PROVIDED RECORDS:
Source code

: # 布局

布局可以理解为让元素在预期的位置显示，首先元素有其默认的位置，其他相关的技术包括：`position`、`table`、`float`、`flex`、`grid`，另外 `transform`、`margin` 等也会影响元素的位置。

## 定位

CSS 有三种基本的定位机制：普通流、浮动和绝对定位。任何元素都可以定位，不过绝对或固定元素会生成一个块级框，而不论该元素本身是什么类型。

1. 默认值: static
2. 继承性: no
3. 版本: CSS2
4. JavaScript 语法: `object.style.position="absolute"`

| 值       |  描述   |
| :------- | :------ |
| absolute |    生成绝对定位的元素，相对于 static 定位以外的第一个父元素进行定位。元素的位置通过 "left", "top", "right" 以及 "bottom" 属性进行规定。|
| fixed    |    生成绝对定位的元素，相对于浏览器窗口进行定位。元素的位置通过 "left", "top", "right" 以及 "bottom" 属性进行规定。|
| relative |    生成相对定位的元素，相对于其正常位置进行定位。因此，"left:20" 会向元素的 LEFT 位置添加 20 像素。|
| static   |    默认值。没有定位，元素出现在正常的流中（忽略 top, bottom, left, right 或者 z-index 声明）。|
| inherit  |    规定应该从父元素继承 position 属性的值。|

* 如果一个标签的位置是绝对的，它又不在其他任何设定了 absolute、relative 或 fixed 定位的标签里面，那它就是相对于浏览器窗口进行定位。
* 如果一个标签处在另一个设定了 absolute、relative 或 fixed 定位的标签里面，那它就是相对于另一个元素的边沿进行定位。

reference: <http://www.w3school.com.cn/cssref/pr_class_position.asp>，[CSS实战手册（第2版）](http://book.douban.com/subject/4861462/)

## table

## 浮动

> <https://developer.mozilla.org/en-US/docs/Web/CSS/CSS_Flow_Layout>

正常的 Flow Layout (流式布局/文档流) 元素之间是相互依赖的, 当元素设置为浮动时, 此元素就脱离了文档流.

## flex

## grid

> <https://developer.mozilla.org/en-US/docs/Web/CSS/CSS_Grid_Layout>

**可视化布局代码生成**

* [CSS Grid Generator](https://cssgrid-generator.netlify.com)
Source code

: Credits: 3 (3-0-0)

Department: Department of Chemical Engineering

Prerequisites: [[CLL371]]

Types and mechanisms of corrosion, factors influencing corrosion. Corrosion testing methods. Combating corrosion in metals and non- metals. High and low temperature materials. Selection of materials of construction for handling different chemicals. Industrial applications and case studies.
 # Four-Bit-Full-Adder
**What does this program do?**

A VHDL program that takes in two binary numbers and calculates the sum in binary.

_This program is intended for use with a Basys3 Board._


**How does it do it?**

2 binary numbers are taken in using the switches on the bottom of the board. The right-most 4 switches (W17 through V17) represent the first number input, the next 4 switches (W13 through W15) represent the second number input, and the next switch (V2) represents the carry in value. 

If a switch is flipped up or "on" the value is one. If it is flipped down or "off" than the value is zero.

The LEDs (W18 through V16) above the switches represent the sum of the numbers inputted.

INSTRUCTIONS FOR THE TASK: In the data above, find the line with "生成绝对定位的元素，相对于 static 定位以外的第一个父元素进行定位。元素的位置通过" and the line with "或 fixed 定位的标签里面，那它就是相对于另一个元素的边沿进行定位。". Retype both, plus every line between them, exactly.

RESPONSE:
| absolute |    生成绝对定位的元素，相对于 static 定位以外的第一个父元素进行定位。元素的位置通过 "left", "top", "right" 以及 "bottom" 属性进行规定。|
| fixed    |    生成绝对定位的元素，相对于浏览器窗口进行定位。元素的位置通过 "left", "top", "right" 以及 "bottom" 属性进行规定。|
| relative |    生成相对定位的元素，相对于其正常位置进行定位。因此，"left:20" 会向元素的 LEFT 位置添加 20 像素。|
| static   |    默认值。没有定位，元素出现在正常的流中（忽略 top, bottom, left, right 或者 z-index 声明）。|
| inherit  |    规定应该从父元素继承 position 属性的值。|

* 如果一个标签的位置是绝对的，它又不在其他任何设定了 absolute、relative 或 fixed 定位的标签里面，那它就是相对于浏览器窗口进行定位。
* 如果一个标签处在另一个设定了 absolute、relative 或 fixed 定位的标签里面，那它就是相对于另一个元素的边沿进行定位。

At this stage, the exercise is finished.